1. Camden Valley Way and Springfield Road;

2. Camden Valley Way and Cobbitty Road; or

3. Camden Valley Way and Raby Road.

In March this year it seemed our lobbying was going to pay off. New South Wales Liberal leader John Brogden came out to our area and saw first-hand how dangerous the road was. He immediately committed $5 million for upgrades on the dangerous intersections along the lines of the proposal I had been pushing since 2001. But the New South Wales Labor government refused to match the promise, and in the wash-up of the state election the community was once again left without any action on Camden Valley Way. So I took the case up again and wrote to the newly elected state member for Camden, seeking a meeting with the minister to discuss my joint funding proposal. My letter was referred to his parliamentary secretary and the meeting request was refused. After 12 months of work I was back to square one.

A few weeks ago I decided to write to my local community seeking their support to move the issue forward. I wrote to them and told them about the things I had been trying to do with respect to Camden Valley Way. I asked them to show their support and sign a petition to the New South Wales roads minister, asking him to meet with me to discuss my joint funding proposal. I have been overwhelmed with the response. In only a few weeks, I have had almost 1,500 responses returned to my office. I have literally received dozens of phone calls and letters of support for this campaign. While I value everybody's support, I would like to single out one of the many people who have been extremely supportive: Ian Baloglow of Leppington. Since I sent out my petition, Ian has taken up the battle of Camden Valley Way. He has written to the local newspapers, calling for support for the urgent upgrades of Camden Valley Way for safety's sake. I would like to read from one of those letters that went to our local newspaper. It said:

Camden Valley Way, which is a state responsibility, has been the subject of many motor vehicle accidents, some ending in serious injury and death. On Friday, the 7th of November, local residents received a letter from Pat Farmer MP, who is seeking assistance in pressuring the NSW Roads Minister Carl Scully, to a join a bi-partisan approach to expedite improvements to Camden Valley Way and the black spot intersection with Raby Road.

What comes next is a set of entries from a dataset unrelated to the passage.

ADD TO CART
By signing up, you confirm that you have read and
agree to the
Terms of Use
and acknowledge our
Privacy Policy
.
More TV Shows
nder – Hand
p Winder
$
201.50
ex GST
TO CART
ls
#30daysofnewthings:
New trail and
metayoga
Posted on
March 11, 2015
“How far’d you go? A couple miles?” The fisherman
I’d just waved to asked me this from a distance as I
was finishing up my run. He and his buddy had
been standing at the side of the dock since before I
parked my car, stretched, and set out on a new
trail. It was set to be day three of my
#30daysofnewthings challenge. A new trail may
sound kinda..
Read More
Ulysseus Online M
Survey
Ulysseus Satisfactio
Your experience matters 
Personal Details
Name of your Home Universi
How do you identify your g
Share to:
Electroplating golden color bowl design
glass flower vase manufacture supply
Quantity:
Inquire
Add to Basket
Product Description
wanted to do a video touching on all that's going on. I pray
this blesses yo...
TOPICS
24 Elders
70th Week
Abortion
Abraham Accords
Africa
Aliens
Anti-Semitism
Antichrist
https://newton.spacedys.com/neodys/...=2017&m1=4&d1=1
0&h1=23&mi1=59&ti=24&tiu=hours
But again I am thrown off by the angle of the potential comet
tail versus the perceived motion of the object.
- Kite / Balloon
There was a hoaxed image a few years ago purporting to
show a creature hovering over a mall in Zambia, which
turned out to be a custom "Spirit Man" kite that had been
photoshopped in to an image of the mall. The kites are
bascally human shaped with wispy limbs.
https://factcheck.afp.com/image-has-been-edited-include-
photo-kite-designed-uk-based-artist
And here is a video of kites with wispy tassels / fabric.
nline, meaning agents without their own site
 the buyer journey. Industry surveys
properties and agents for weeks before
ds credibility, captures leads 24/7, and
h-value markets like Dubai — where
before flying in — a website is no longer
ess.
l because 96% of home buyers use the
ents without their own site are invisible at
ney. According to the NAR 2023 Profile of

On Thursday, 6 November, as my 19-year-old daughter, Katherine, was driving to work, she was involved in a motor vehicle accident at this dangerous intersection. Katherine's vehicle was a total write-off, and she was conveyed to hospital via an ambulance. Fortunately, she survived. Five days later, at about 6.10 p.m., I heard a radio update on 2GB stating that there was a two-car accident at the intersection of Camden Valley Way and Raby Road.

The above tends to illustrate the frequency of accidents at this precarious intersection, and I have seen the aftermath of a few of these accidents in recent years. Mr Scully should make this his immediate priority. To allow these dangerous intersections to go unchecked is bordering on pure negligence. Hopefully, with the support of people like Ian, we can convince the New South Wales state government that we should upgrade Camden Valley Way urgently.

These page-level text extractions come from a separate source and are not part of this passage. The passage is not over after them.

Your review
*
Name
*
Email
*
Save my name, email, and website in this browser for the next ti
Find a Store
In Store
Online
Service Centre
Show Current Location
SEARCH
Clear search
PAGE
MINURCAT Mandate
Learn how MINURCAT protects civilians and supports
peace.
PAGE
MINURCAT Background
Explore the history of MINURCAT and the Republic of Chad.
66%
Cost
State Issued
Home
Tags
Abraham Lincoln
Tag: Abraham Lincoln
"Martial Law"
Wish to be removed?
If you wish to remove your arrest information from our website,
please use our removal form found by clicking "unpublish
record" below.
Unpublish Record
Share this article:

I wrote to Carl Scully again on Friday, asking for a meeting to discuss my joint funding proposal. In that letter I reminded him of his responsibilities to fund this state road and again offered him my joint funding proposal. I hope to be able to stand in this House early next year and say that that meeting has happened and that Camden Valley Way will get some upgrades to help stop more lives being lost.

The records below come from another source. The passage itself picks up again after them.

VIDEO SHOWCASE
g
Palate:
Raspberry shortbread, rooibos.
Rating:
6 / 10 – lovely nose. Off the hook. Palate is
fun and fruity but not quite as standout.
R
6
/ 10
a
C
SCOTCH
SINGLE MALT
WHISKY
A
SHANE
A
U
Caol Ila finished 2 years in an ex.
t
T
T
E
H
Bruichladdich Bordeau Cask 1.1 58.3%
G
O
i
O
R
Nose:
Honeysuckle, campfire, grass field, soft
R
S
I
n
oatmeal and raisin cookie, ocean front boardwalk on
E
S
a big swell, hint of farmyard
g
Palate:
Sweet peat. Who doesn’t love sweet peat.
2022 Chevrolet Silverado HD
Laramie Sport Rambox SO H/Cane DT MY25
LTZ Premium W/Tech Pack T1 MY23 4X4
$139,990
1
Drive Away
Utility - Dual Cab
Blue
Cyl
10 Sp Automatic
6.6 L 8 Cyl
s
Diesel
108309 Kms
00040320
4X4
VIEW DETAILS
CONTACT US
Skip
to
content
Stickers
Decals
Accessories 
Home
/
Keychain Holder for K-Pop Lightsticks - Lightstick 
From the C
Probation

Speaking from personal experience, I have had a brother and another member of my family involved in accidents on that road. It is a well-known black spot amongst the locals there and something needs to be done about it. We need to stop playing politics between state and federal governments. We need to understand and assume our responsibilities to the general public and do all that we can to save lives in bad black spots such as Camden Valley Way.